# No Ep ID - No record.



## classicsat (Feb 18, 2004)

The current situation:
If you have an SP for a program, to be cautious, the TiVo will record all episodes it does not recognize its episode or OAD.

What I'd like:

To set it to record episodeds that match my run settings , plus do have identifiable Ep IDs and an OAD, and ignore "generic" listings for the progogram that have no Ep ID or OAD.

Exapmple situation:

Fox affiliate synicates Simpsons, with generic program descriptions for them. Sunday night "new" airing does have correct ep ID and OAD. I would like only "new" airing recorded, based on my run status (of first run only)

Or require syndicated repeats to have a differeint series ID.


----------



## Jonathan_S (Oct 23, 2001)

Mostly correct.

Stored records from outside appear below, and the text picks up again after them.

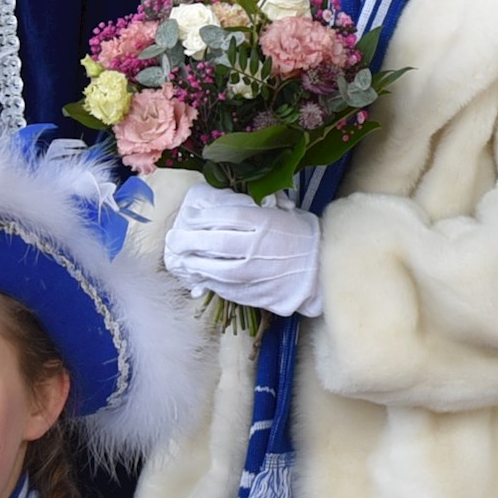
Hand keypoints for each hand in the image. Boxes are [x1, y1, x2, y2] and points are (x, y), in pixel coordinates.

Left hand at [165, 181, 323, 316]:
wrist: (321, 272)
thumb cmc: (301, 237)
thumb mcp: (283, 212)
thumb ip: (254, 208)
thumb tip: (219, 204)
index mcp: (266, 222)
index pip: (225, 214)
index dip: (201, 214)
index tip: (189, 215)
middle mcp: (256, 247)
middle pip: (212, 240)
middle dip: (188, 238)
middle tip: (175, 237)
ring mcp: (252, 273)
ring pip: (212, 268)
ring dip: (192, 262)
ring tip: (182, 257)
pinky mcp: (251, 293)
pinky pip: (222, 287)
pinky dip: (207, 280)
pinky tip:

If the TiVo doesn't recognize the episode (specifically if there is no episodeID provided in the guide data) a First Run Only season pass will record the episode just to be safe. (After all as far as the TiVo knows it might be a new episode).

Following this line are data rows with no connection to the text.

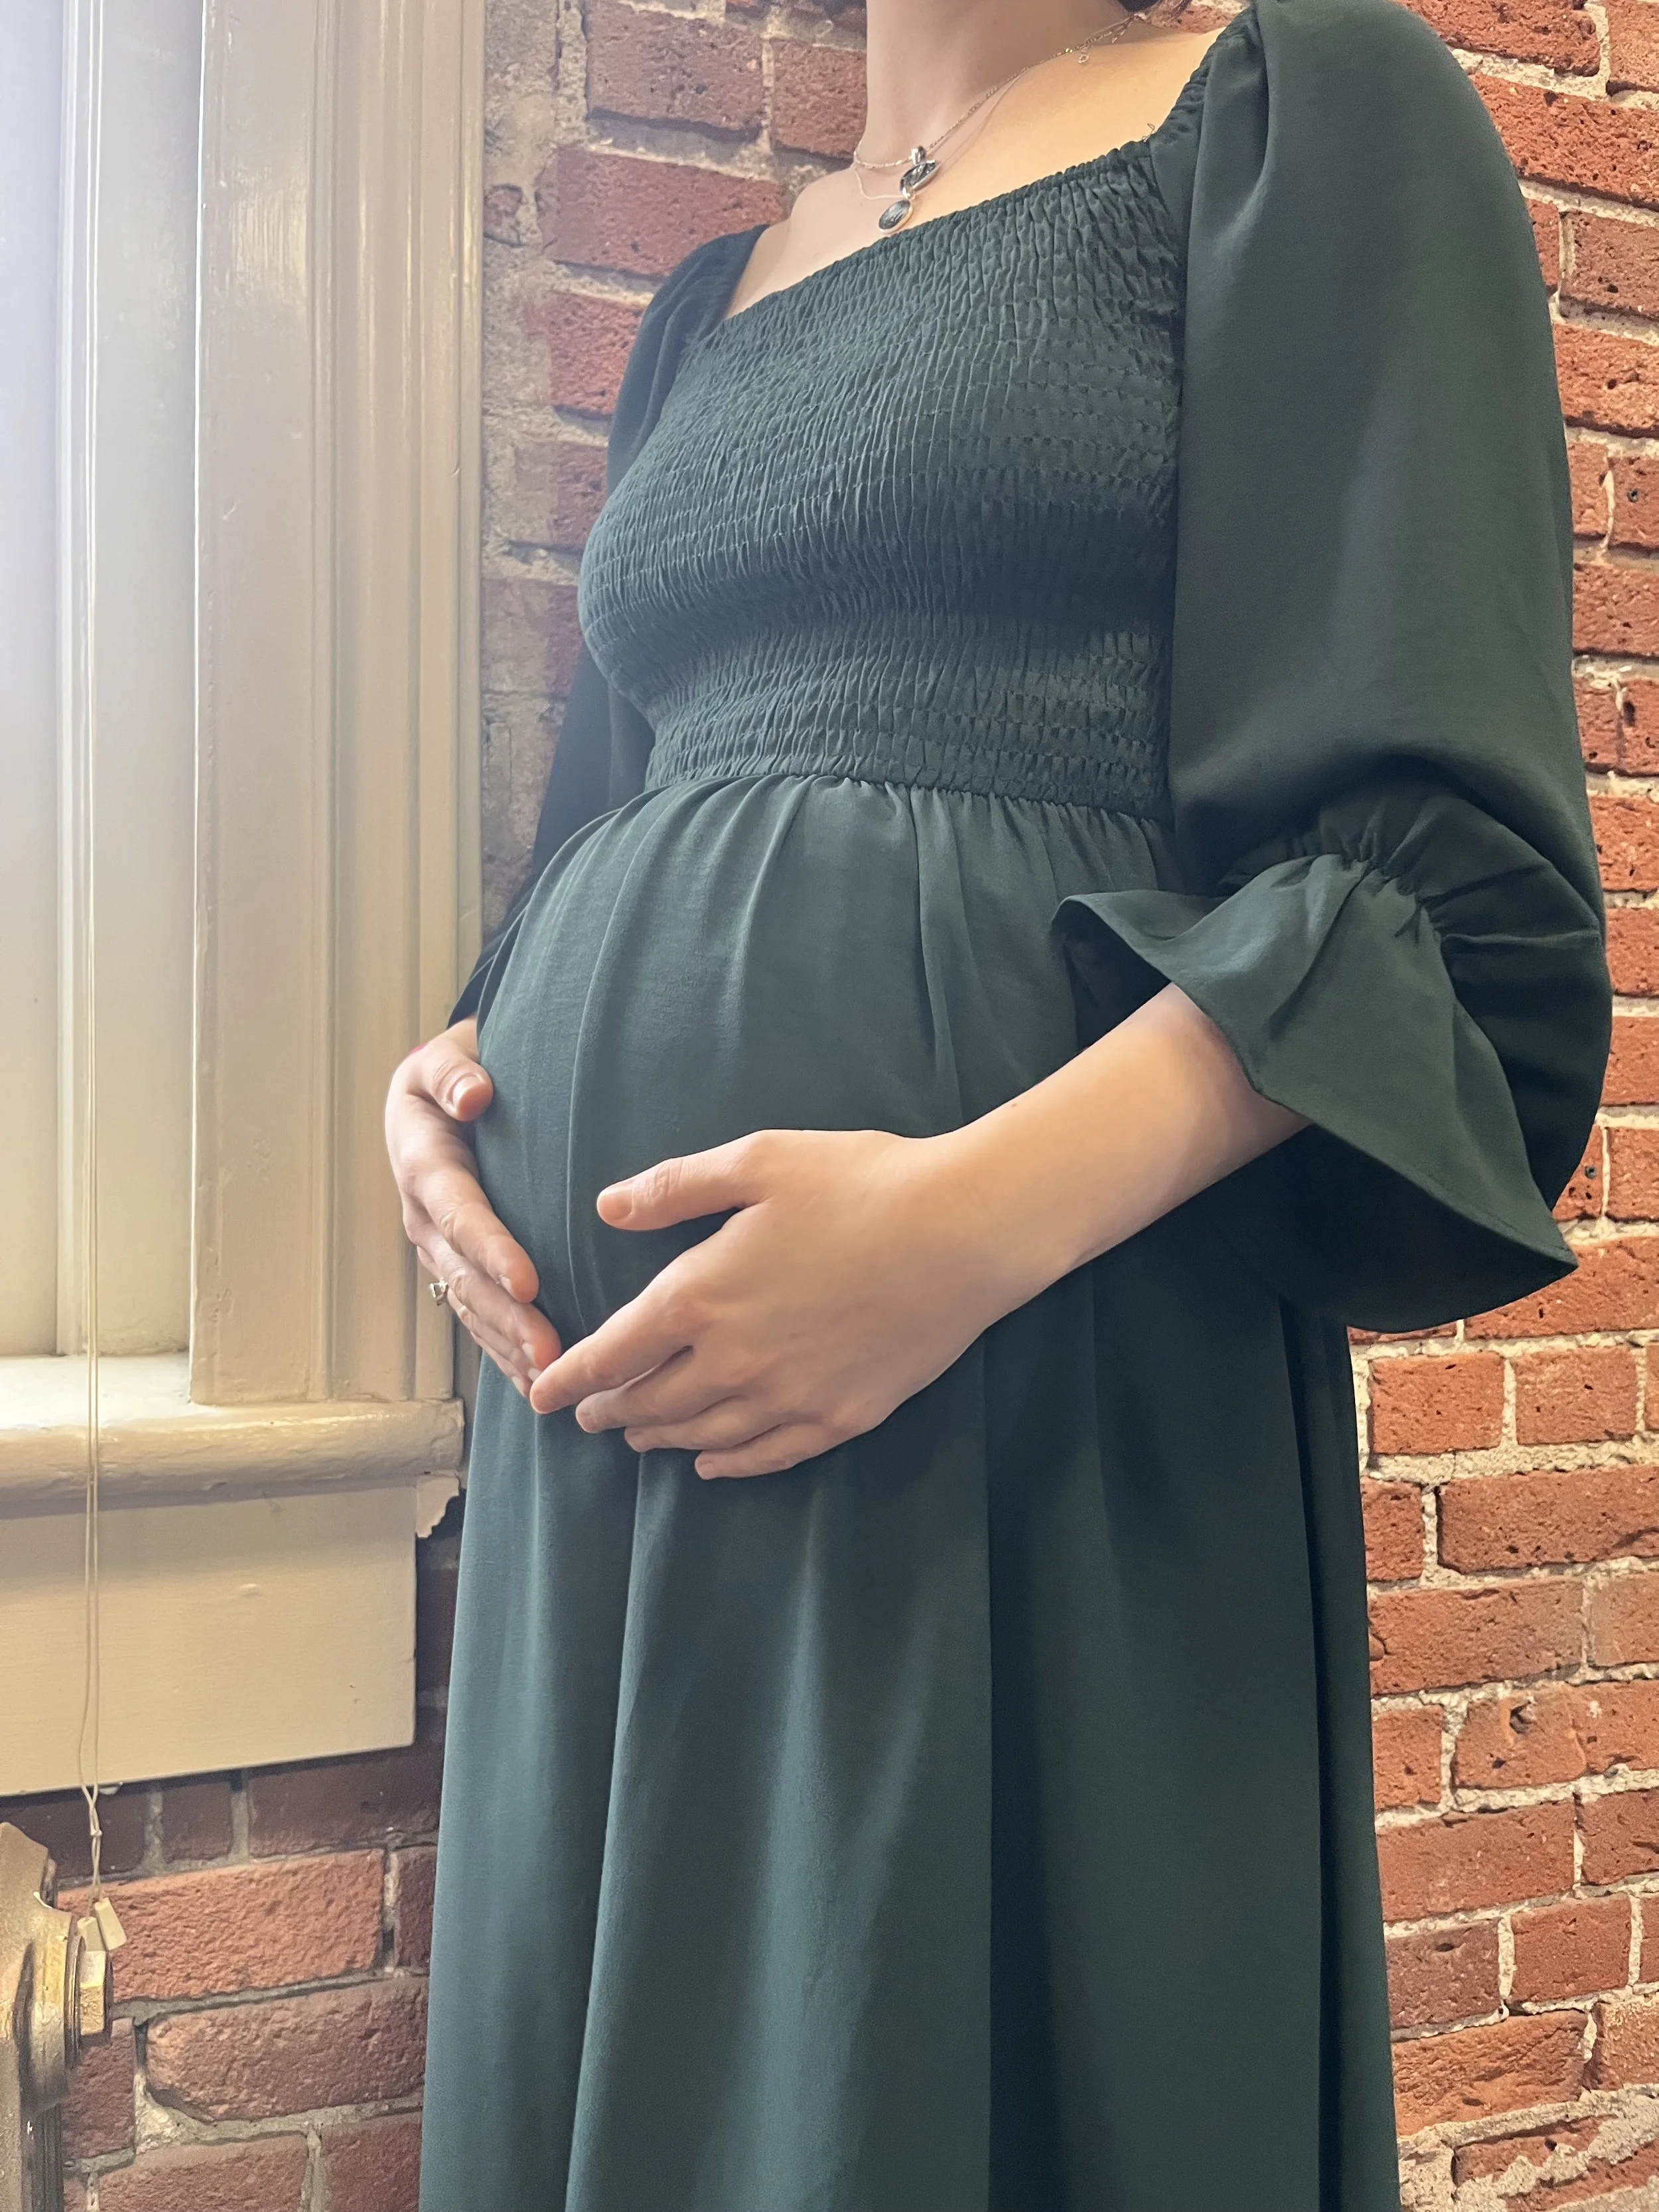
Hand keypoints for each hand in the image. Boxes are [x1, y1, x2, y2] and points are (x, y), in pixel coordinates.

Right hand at [385, 1017, 560, 1394]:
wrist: (434, 1095)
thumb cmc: (450, 1075)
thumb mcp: (441, 1059)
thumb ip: (451, 1073)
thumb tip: (474, 1094)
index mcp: (423, 1166)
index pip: (460, 1213)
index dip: (491, 1249)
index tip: (528, 1281)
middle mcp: (424, 1217)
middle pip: (466, 1276)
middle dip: (506, 1318)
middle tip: (550, 1354)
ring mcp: (436, 1249)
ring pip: (470, 1306)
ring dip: (507, 1346)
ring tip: (549, 1380)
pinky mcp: (454, 1268)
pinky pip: (476, 1316)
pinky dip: (502, 1350)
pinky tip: (535, 1382)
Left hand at [527, 1127, 1037, 1477]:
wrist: (964, 1231)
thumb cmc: (862, 1181)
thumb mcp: (758, 1161)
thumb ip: (674, 1187)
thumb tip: (608, 1206)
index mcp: (699, 1294)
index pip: (612, 1352)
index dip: (569, 1376)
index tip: (540, 1393)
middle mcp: (732, 1359)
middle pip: (650, 1402)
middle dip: (608, 1411)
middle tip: (586, 1416)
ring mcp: (788, 1395)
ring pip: (702, 1434)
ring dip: (659, 1438)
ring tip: (637, 1437)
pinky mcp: (840, 1415)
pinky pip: (767, 1454)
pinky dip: (728, 1463)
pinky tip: (712, 1464)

However, if you manage to get an episode that does have an episodeID, but doesn't have an original air date (a much rarer combination), then then a First Run Only season pass with _not_ record it. 
I've only see this happen twice, but it failed to record a new episode for me both times. (However I got lucky, in one case the TiVo picked up the episode as a suggestion, and the other I noticed beforehand and set a manual recording).

But I agree that it would be very nice to be able to tell the TiVo that you don't want it to record unknown episodes of Monk or The Simpsons, because you know that they are always reruns.


----------